● **Text shown**:
↓

Walkthrough: ComfyUI_examples 5B TI2V Workflow

ComfyUI_examples / Wan 2.2 Models · GitHub

https://comfyanonymous.github.io/ComfyUI_examples/wan22/

🔗External Link

The “Wan 2.2 Models” page on ComfyUI_examples ships with a baseline Wan 2.2 video workflow. This section builds on it to show how to render 720p clips with the text+image-to-video (TI2V) 5B model. The layout is simple and works for both text-only runs and I2V jobs that start from a still image.

Load the Image to Video sample to understand the Text to Video path as well. Download the sample image and drag it into ComfyUI, or right-click “Workflow in Json format” under the image, save it, and import the JSON file.

You can grab the input image from 🔗here.

Load the Models

UNETLoader: Load wan2.2_ti2v_5B_fp16.safetensors as the diffusion backbone. The TI2V model conditions on both text and images and is tuned for 720p@24fps (480p is not supported).
ModelSamplingSD3: This Stable Diffusion 3 node is repurposed here to rebuild the sampling schedule, letting you adjust noise levels.
CLIPLoader: Use umt5_xxl_fp8_e4m3fn_scaled.safetensors (type wan) for text conditioning. Wan 2.2 relies on a T5/CLIP hybrid, so this compatibility matters.
VAELoader: Decode with the latest wan2.2_vae.safetensors to improve color fidelity and detail.

↑

● **Information shown**:
↓

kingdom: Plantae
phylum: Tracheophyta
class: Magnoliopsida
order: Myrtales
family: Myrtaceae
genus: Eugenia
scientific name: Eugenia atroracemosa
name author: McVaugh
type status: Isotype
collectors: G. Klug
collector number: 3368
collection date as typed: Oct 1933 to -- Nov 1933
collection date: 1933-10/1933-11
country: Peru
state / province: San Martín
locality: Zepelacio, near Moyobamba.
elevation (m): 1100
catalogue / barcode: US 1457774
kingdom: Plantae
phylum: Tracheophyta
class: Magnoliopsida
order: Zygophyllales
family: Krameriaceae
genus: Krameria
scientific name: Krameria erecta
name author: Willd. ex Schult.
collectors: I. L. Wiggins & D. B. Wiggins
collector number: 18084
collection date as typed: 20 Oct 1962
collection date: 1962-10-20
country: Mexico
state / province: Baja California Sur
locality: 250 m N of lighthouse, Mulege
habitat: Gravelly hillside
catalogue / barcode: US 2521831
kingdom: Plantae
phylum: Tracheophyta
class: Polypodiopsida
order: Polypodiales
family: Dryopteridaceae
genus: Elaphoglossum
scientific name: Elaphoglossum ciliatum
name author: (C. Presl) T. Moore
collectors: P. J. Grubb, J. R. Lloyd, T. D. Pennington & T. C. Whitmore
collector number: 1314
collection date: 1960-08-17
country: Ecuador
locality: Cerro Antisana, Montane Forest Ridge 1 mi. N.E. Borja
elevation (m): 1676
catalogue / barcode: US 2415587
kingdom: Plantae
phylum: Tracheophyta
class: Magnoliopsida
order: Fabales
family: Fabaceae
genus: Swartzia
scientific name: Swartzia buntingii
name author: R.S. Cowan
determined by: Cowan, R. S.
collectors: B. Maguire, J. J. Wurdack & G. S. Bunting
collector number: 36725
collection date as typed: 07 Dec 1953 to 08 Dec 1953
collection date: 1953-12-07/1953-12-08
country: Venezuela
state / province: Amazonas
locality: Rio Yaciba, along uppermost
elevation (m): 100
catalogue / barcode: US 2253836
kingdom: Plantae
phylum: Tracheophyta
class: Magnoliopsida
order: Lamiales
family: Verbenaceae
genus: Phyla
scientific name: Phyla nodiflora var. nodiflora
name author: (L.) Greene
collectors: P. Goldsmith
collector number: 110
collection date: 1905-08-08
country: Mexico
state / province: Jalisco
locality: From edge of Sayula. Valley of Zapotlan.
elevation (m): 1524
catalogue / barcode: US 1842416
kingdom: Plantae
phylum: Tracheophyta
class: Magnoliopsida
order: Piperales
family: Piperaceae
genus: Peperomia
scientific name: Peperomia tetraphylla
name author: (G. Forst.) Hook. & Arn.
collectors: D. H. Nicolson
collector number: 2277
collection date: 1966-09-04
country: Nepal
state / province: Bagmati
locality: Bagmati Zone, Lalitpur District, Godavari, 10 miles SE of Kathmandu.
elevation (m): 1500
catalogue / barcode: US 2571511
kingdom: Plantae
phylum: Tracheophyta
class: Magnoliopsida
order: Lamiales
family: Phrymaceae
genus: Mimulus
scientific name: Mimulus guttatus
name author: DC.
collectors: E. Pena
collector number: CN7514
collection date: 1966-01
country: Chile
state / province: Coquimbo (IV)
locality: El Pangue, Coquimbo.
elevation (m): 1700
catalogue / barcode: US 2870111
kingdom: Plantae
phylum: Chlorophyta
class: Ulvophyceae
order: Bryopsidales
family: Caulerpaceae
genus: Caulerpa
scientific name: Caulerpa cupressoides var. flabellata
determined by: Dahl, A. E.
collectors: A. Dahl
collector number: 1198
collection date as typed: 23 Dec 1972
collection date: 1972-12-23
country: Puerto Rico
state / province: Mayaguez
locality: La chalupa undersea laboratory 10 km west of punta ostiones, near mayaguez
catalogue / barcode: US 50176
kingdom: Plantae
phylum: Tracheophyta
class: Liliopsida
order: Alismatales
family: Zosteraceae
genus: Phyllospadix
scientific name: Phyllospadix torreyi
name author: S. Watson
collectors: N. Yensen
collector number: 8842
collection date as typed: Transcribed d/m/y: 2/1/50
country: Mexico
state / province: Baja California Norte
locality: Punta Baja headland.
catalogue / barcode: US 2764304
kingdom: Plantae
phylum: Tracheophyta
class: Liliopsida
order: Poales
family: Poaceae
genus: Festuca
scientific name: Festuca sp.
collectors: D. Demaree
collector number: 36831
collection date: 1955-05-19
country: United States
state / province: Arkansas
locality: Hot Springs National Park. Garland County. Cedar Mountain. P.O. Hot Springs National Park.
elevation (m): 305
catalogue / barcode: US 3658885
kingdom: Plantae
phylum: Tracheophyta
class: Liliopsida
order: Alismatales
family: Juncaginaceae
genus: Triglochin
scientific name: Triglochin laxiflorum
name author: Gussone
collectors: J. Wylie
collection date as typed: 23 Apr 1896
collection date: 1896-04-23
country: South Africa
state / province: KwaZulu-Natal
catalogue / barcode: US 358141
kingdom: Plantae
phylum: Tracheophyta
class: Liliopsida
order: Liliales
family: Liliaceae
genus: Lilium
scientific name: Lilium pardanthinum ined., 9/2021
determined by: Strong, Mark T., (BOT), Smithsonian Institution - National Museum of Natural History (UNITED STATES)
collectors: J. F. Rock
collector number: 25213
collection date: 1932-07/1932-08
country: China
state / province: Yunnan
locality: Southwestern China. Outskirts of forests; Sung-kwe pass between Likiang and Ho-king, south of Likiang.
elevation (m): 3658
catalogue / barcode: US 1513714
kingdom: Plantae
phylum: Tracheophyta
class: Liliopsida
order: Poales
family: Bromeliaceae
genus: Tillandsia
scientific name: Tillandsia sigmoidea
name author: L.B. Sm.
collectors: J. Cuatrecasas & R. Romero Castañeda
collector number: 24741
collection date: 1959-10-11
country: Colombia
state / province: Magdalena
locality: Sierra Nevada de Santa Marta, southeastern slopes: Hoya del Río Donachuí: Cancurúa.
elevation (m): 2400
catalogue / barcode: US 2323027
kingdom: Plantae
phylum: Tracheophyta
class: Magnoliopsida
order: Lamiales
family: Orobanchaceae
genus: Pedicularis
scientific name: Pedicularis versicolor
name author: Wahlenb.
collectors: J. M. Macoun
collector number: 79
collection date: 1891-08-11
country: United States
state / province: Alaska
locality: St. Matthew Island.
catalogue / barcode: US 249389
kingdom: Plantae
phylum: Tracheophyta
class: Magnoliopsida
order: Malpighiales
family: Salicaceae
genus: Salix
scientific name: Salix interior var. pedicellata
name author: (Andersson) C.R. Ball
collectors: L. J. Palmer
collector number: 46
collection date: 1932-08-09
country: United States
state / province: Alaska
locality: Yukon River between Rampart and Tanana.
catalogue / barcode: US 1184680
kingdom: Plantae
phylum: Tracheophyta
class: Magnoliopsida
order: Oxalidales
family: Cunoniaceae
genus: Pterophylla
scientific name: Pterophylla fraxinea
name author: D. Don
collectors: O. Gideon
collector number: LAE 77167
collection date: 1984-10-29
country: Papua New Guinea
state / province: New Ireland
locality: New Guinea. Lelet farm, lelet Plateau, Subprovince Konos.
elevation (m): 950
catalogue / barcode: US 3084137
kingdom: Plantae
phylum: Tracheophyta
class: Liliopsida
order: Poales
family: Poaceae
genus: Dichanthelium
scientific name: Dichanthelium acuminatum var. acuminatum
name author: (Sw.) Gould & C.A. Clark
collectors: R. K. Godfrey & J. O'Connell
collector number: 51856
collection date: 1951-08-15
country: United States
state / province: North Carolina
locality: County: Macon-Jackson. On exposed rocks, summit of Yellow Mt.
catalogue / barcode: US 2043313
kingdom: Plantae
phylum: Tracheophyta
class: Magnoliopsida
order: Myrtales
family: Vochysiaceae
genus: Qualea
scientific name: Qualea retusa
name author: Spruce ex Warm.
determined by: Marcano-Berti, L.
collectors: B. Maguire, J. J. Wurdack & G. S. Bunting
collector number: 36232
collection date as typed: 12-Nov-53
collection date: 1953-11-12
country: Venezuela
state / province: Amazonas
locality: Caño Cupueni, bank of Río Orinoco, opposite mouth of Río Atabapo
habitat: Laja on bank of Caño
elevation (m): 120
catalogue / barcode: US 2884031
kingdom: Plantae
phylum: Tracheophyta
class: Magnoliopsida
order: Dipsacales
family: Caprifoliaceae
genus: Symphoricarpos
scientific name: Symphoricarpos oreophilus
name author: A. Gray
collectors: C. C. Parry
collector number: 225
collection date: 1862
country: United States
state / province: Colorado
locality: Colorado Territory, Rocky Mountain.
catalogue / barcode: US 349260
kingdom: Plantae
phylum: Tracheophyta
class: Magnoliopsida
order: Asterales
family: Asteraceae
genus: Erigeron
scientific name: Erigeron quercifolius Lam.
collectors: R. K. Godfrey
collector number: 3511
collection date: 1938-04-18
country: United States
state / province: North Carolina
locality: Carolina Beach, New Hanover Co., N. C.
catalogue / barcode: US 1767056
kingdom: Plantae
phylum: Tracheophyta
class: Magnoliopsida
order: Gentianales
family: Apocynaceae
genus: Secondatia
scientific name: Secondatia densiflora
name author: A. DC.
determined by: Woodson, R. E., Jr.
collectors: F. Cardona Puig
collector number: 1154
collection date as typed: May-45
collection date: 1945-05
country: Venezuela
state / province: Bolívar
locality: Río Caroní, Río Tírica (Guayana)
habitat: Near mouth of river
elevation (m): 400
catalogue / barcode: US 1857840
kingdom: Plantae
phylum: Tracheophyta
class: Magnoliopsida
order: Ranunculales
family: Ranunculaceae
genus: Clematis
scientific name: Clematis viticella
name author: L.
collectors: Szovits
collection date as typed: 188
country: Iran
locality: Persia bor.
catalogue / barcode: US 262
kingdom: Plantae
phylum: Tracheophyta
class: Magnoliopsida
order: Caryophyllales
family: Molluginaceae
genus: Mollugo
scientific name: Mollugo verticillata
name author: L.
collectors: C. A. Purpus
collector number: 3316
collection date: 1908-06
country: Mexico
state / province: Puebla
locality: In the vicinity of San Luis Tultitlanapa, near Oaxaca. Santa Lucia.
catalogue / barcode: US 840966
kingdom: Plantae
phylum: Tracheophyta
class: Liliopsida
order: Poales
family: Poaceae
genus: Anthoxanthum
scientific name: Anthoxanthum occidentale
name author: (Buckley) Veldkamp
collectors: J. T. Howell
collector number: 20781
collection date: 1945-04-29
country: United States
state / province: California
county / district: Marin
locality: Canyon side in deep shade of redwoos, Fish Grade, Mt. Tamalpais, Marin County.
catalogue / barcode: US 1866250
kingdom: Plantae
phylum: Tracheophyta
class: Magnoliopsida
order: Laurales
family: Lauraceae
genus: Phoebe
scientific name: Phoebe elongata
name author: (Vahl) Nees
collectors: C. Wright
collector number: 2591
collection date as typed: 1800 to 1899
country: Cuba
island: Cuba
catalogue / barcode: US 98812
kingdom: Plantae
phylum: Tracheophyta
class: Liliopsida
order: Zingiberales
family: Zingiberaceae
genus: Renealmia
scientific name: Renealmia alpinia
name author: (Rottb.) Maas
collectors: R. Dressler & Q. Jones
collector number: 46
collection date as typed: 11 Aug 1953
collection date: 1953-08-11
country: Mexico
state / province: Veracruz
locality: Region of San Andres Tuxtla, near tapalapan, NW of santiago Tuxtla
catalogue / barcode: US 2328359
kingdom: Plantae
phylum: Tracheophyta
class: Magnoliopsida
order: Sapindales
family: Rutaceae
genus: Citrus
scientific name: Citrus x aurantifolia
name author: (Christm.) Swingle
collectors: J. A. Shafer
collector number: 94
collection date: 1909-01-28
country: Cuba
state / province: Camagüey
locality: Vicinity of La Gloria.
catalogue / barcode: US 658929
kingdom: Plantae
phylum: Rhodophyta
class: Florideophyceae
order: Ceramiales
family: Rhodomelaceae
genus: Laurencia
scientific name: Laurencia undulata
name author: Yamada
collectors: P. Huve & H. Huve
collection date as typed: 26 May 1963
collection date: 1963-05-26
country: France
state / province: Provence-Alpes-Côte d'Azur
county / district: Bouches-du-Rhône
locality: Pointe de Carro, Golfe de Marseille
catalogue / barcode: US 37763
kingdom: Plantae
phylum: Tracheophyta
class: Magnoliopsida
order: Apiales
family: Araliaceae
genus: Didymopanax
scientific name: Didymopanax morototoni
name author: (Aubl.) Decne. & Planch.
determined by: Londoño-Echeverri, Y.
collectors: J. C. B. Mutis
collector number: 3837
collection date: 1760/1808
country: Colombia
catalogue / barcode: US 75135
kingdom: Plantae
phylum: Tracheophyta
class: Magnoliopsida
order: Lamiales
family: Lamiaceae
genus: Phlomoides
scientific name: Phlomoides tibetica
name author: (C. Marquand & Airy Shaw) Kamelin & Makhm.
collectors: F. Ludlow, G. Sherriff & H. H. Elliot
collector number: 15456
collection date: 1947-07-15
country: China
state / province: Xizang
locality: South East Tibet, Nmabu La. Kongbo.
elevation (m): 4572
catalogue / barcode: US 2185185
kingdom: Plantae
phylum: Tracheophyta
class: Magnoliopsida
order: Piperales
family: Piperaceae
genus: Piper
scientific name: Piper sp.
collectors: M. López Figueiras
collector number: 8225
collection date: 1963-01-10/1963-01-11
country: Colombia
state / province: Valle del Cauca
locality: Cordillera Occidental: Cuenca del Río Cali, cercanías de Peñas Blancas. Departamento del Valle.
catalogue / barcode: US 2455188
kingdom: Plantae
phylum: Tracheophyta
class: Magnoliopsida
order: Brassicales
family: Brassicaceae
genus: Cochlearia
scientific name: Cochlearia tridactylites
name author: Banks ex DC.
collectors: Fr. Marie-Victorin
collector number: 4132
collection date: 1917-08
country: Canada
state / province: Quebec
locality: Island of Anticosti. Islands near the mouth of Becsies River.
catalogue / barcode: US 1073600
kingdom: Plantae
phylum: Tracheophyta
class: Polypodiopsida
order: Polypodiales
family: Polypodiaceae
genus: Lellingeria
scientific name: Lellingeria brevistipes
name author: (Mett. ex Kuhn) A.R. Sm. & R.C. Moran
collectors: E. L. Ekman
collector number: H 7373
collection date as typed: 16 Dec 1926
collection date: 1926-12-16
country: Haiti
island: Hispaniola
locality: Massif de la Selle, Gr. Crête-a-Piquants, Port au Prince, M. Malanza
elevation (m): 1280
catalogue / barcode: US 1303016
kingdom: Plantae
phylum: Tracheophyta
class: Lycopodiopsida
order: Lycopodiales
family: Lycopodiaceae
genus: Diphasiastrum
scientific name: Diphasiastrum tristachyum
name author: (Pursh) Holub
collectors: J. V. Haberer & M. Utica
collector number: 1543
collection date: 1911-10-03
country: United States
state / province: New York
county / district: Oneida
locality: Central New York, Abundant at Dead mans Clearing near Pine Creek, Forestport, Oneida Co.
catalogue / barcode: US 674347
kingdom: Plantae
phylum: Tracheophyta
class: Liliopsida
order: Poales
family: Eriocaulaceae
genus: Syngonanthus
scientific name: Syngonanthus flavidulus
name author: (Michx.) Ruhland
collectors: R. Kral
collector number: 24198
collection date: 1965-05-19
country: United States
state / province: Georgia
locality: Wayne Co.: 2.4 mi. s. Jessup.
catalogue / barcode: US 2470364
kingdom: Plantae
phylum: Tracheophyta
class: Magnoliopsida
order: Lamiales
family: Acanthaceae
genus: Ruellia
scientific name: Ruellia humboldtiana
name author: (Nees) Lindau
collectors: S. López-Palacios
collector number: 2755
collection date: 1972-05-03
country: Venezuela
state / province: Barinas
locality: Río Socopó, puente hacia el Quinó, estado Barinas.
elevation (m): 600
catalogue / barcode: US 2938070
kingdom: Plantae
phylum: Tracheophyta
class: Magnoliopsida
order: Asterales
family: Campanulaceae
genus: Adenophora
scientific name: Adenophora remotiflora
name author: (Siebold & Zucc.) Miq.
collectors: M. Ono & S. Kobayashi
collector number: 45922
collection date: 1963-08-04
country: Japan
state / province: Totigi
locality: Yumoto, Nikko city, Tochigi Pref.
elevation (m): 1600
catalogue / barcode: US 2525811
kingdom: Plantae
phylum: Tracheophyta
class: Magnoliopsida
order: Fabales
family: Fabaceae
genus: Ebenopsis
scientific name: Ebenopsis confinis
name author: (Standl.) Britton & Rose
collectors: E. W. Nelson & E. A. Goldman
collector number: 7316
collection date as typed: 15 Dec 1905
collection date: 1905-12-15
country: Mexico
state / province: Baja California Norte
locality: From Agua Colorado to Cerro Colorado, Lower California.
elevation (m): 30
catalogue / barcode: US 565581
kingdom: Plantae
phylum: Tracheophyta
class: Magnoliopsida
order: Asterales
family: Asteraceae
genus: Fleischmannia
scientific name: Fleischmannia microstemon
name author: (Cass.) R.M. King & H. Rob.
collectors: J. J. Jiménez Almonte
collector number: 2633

↑

● **Exercise instructions**:
a – Please translate this sentence from the Wan 2.2 workflow walkthrough into French: "The layout is simple and works for both text-only runs and I2V jobs that start from a still image."
b – Extend the Wan 2.2 workflow walkthrough from its final line onward.

● **Task answers**:
a – La disposition est simple et fonctionne aussi bien pour les exécutions à partir de texte seul que pour les tâches I2V qui partent d'une image fixe.

b –
The ModelSamplingSD3 node (a CONST head plus ModelSamplingDiscreteFlow) remaps the denoising curve via its internal time_snr_shift. You can choose samplers such as euler, heun, dpmpp_2m, or uni_pc, but the best option depends on your model, resolution, and step count.

✅Lowering shift increases the influence of the early noise, making changes more dramatic, while raising it calms the tail end and leans toward static, detailed frames (results vary by environment).

When you generate with minimal steps—for example, using Lightning LoRA—the effect is weaker. Nudge the value toward 9 if you want more detail, or around 6 if you want stronger motion.

Prompt Setup for Wan 2.2

Wan uses the bilingual UMT5-XXL text encoder, so enter prompts in English or Simplified Chinese.

Positive Prompt: Describe the scene and action clearly, e.g., a cute anime girl with fennec ears and a fluffy tail walking in a beautiful field.
Negative Prompt: Numerous Chinese phrases are preloaded to suppress artifacts, helping you avoid color clipping, distortion, and missing limbs.

Configure Initial Latents and Duration

Use the Wan22ImageToVideoLatent node to set resolution and frame count. The template defaults to 1280×704, length=41, and batch_size=1. A Note node in the corner notes that 121 frames are recommended, but the template keeps it shorter for quicker previews. Connect a still image to start_image for I2V, or leave it empty for text-only runs.

Sampling Settings

The KSampler node drives the generation.

Steps: 30
CFG: 5 (Raising it too high introduces flicker)
Sampler: simple (the lightweight scheduler from comfy/samplers.py, which samples evenly from the sigmas array inside ModelSamplingSD3 so you preserve Wan 2.2’s intended noise curve)
Scheduler: uni_pc
Seed: With randomize enabled you get a new clip each time. Switch “control after generate” to fixed to lock it.
Denoise: 1.0 ⚠️Lowering this in I2V does not keep the source image, so leave it at 1.0.

Decode and Export

VAEDecode: Convert latents into frames with the Wan 2.2 VAE.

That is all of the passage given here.